• **Selected excerpt**
Dividend Withholding Tax Summary of Scheme

Introduction

Tax Briefing, Issue 35 [March 1999] contained details of the Dividend Withholding Tax (DWT) scheme as contained in the 1999 Finance Bill. Issue 39 [March 2000] highlighted a number of changes to the scheme which were proposed in Finance Bill, 2000. These changes have now been enacted. The following is a summary of the scheme based on the legislation currently in force and should be read in conjunction with the earlier articles.

DWT Scheme

In general, DWT, at the standard rate of income tax for the year of assessment in which the distribution is made, applies to all dividends paid and other distributions made by companies resident in the State on or after 6 April 1999. The Irish resident company making the distribution is required to withhold the tax and pay it over to Revenue. However, the legislation makes provision for an entity known as an “authorised withholding agent” (AWA) to act for the company making the distribution. If an AWA is involved, the amount of the distribution can be paid gross by the paying company to the AWA, who then takes over responsibility for applying the DWT rules.

• **Prompt 1**
In the records, reproduce the stretch from the line containing "right elbow: (620, 501, -1)" through the end of the records.

Collection entries
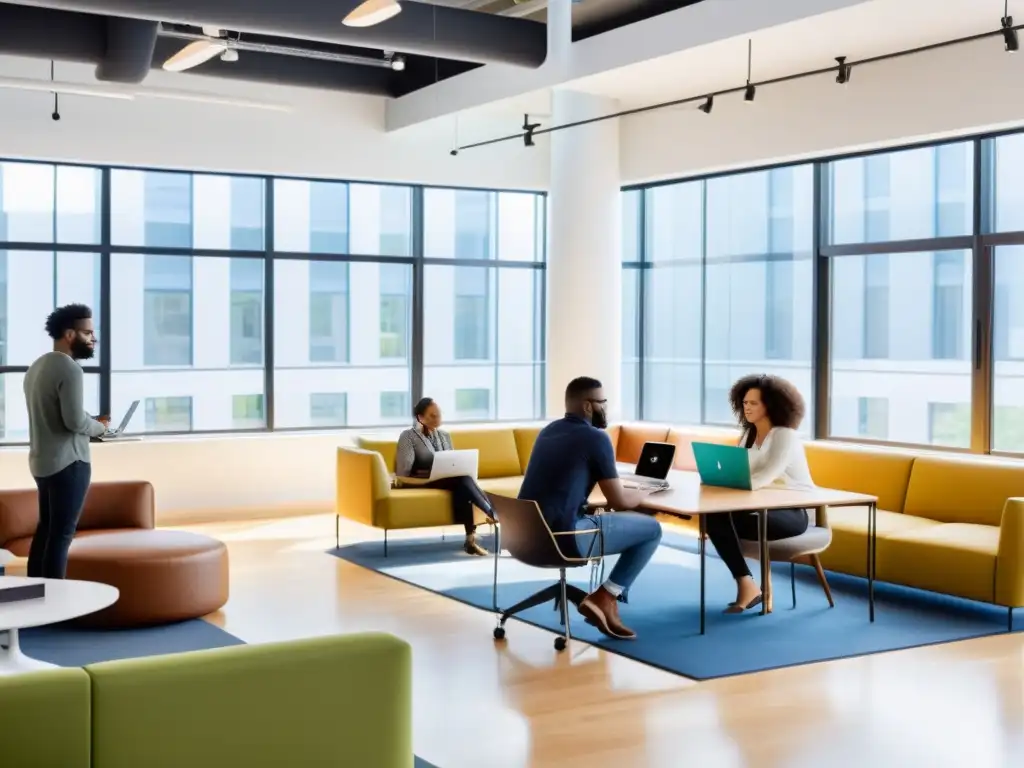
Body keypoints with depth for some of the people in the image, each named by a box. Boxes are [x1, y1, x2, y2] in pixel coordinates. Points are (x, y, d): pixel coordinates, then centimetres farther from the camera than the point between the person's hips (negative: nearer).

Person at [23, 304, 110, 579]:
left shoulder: (37, 366, 13)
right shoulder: (69, 369, -17)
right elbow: (76, 421, -23)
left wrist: (91, 421, 12)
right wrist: (99, 426, -4)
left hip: (41, 462, 10)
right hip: (68, 462, -10)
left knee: (46, 529, 16)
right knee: (62, 534, -5)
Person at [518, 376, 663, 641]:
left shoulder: (548, 431, 18)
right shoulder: (596, 437, -4)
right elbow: (620, 501, -1)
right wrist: (642, 495, 21)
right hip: (561, 538, -8)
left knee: (595, 515, 33)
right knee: (651, 529, 5)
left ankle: (603, 600, 26)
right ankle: (604, 599, 2)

• **Prompt 2**
List every date in the dividend withholding tax summary that includes a month.

• **Task answer 1**
right elbow: (620, 501, -1)
right wrist: (642, 495, 21)
right hip: (561, 538, -8)
left knee: (595, 515, 33)
right knee: (651, 529, 5)
left ankle: (603, 600, 26)
right ankle: (604, 599, 2)

• **Task answer 2**
March 1999
March 2000
6 April 1999